Could you output the entire listing without altering anything?

Source information:
┄┄┄┄┄┄┄┄┄┄┄┄┄┄┄┄┄┄┄┄

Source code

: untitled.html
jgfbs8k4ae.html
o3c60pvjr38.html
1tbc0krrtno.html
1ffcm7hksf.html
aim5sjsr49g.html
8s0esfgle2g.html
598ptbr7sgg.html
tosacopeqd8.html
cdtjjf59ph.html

┄┄┄┄┄┄┄┄┄┄┄┄┄┄┄┄┄┄┄┄

Answer to this exercise:
Source code

: untitled.html
jgfbs8k4ae.html
o3c60pvjr38.html
1tbc0krrtno.html
1ffcm7hksf.html
aim5sjsr49g.html
8s0esfgle2g.html
598ptbr7sgg.html
tosacopeqd8.html
cdtjjf59ph.html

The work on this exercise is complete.